● Exercise brief:
If a picture appears in the records below, drop it, and reproduce everything else exactly.

● Source information:
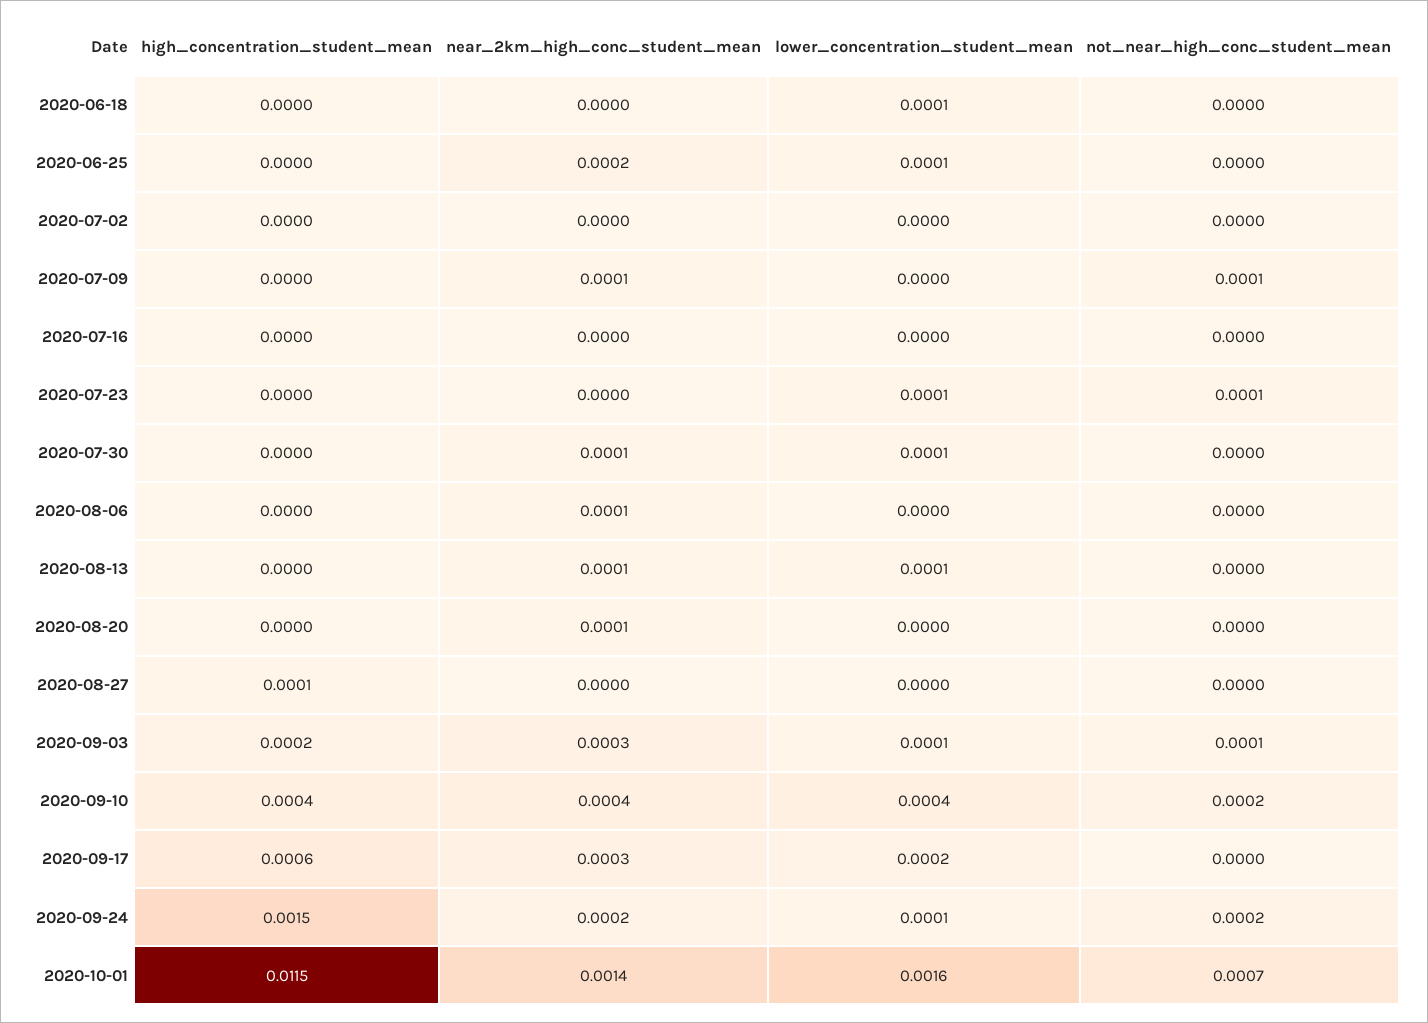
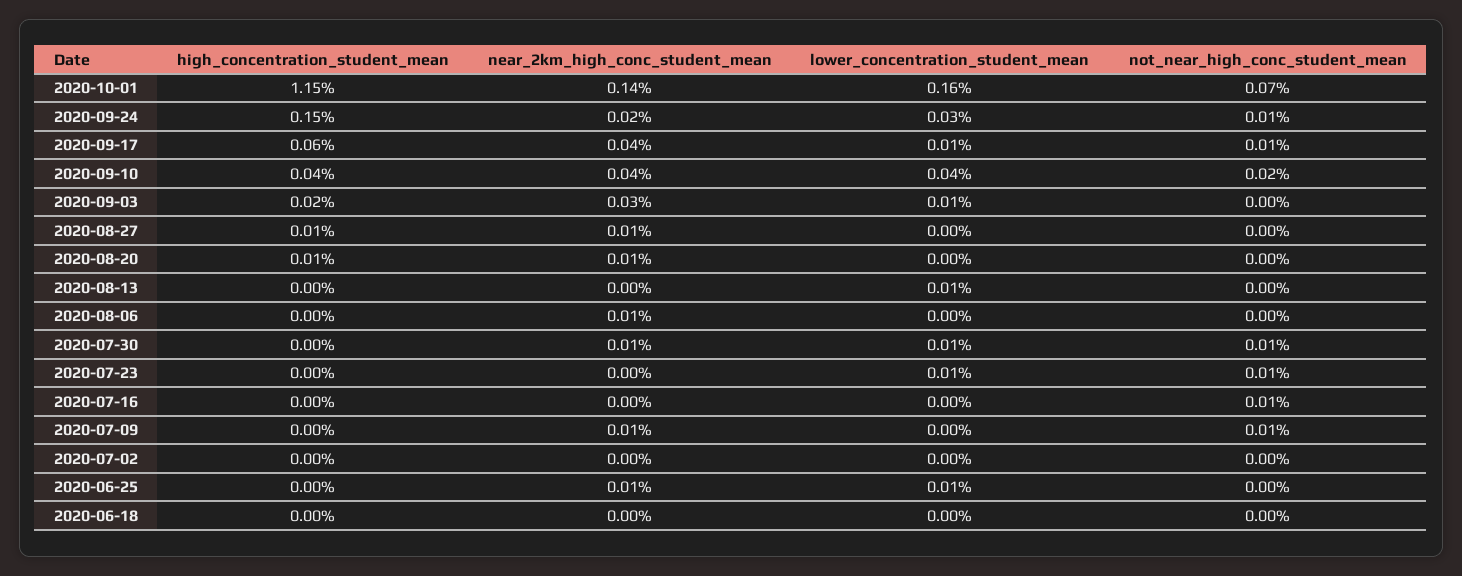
lower_concentration_student_mean, 2020-06-18: 0.0001 -> 0
near_2km_high_conc_student_mean, 2020-06-25: 0.0002 -> 0.0001
not_near_high_conc_student_mean, 2020-07-16: 0 -> 0.0001
not_near_high_conc_student_mean, 2020-07-30: 0 -> 0.0001
near_2km_high_conc_student_mean, 2020-08-13: 0.0001 -> 0
high_concentration_student_mean, 2020-08-20: 0 -> 0.0001
near_2km_high_conc_student_mean, 2020-08-27: 0 -> 0.0001
not_near_high_conc_student_mean, 2020-09-03: 0.0001 -> 0
near_2km_high_conc_student_mean, 2020-09-17: 0.0003 -> 0.0004
lower_concentration_student_mean, 2020-09-17: 0.0002 -> 0.0001
not_near_high_conc_student_mean, 2020-09-17: 0 -> 0.0001
lower_concentration_student_mean, 2020-09-24: 0.0001 -> 0.0003
not_near_high_conc_student_mean, 2020-09-24: 0.0002 -> 0.0001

● Answer box:
lower_concentration_student_mean, 2020-06-18: 0.0001 -> 0
near_2km_high_conc_student_mean, 2020-06-25: 0.0002 -> 0.0001
not_near_high_conc_student_mean, 2020-07-16: 0 -> 0.0001
not_near_high_conc_student_mean, 2020-07-30: 0 -> 0.0001
near_2km_high_conc_student_mean, 2020-08-13: 0.0001 -> 0
high_concentration_student_mean, 2020-08-20: 0 -> 0.0001
near_2km_high_conc_student_mean, 2020-08-27: 0 -> 0.0001
not_near_high_conc_student_mean, 2020-09-03: 0.0001 -> 0
near_2km_high_conc_student_mean, 2020-09-17: 0.0003 -> 0.0004
lower_concentration_student_mean, 2020-09-17: 0.0002 -> 0.0001
not_near_high_conc_student_mean, 2020-09-17: 0 -> 0.0001
lower_concentration_student_mean, 2020-09-24: 0.0001 -> 0.0003
not_near_high_conc_student_mean, 2020-09-24: 0.0002 -> 0.0001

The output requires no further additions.